All it took was one look at me, one glimpse of my face, and he was mesmerised. I knew from his eyes, glassy and glazed over. He was in my daze. Just where I wanted him. At the mercy of my will. I could've done whatever I had wanted...

 

To my horror, the boy opened his mouth, perhaps to protest. I had looked away. But I was quick in pressing a finger to his lips to silence him. "Shh. Come."

 

... correction- he'd do whatever I wanted, as long as I kept singing to him. My looks were one thing. Just a glimpse of me, a slightly transparent, yet glowing ghostly figure, would make any man weak at the knees. The reason I had to wear a veil everywhere I went. But my voice was what held the real power. So I opened my mouth and allowed my song to lap over him like waves. Once again, his eyes glazed over and he was hooked. I could have done anything, but I didn't want much- only a friend. This life of mine, lady of the lake, is a lonely one. You can hear it in my song if you listen closely. No one ever did though. No one ever has. Which is why I'm left with no choice but to use the charms of my voice. I didn't want to.

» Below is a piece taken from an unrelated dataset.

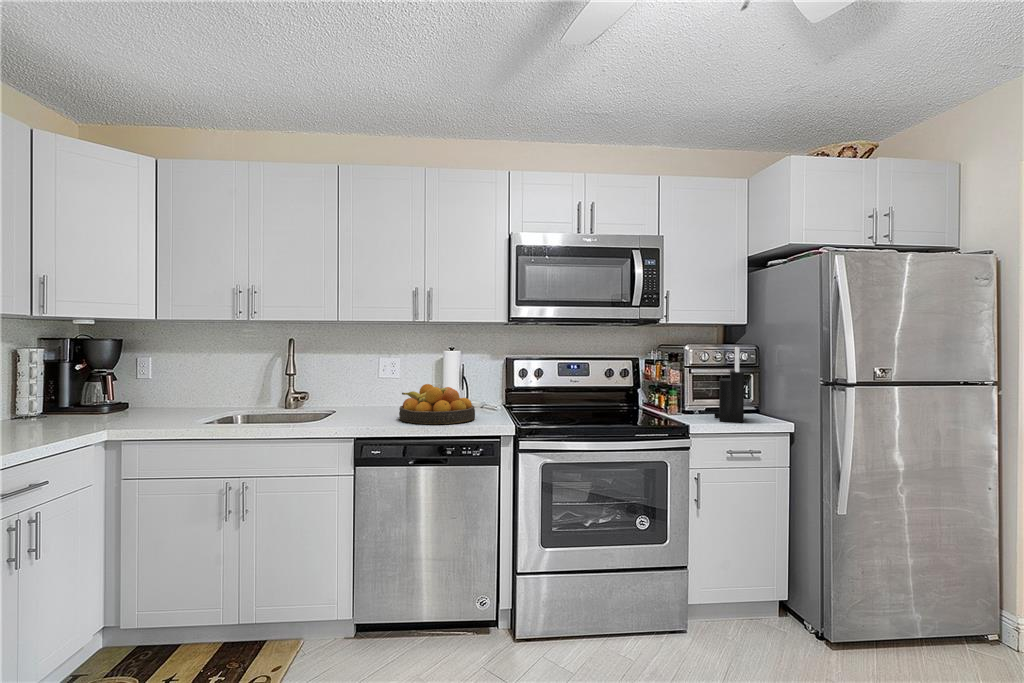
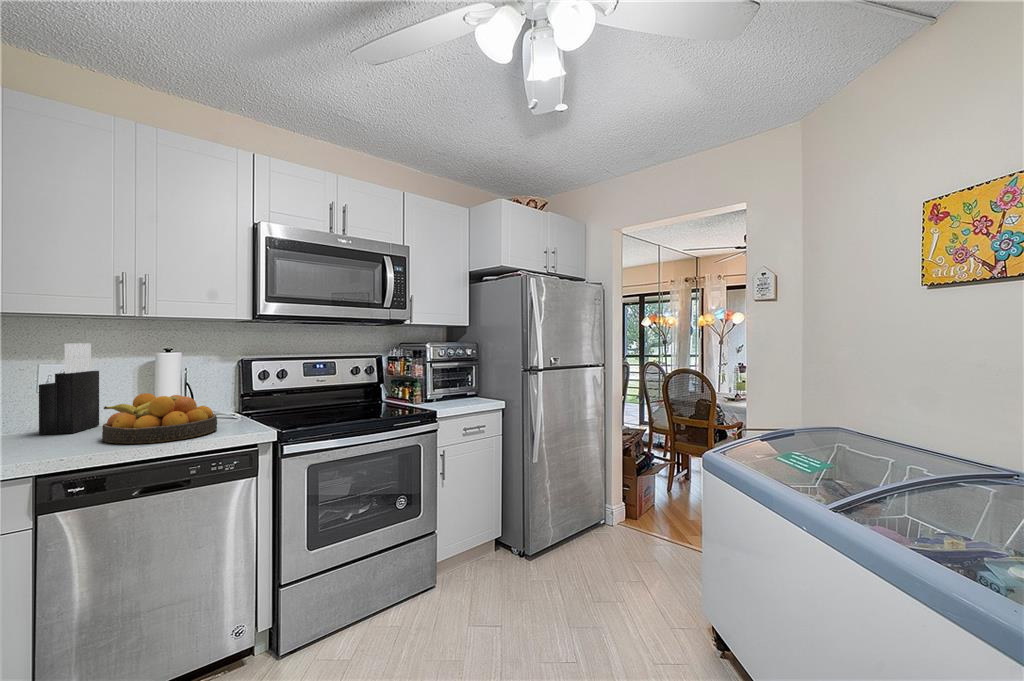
knife block: present [714,347,744,422] -> present [39,343,99,435]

Though, can someone who's been enchanted to you ever really be a true friend? Whether they can or not, he's the closest I have. Even then, I feel we're not quite there. I have sung to him for longer than I can remember and still, nothing. Whether it is he who disappears and breaks the connection or I, the problem remains. He does not. 

 

One day, he will come along with me. But that time will be different. Because that time, he will stay.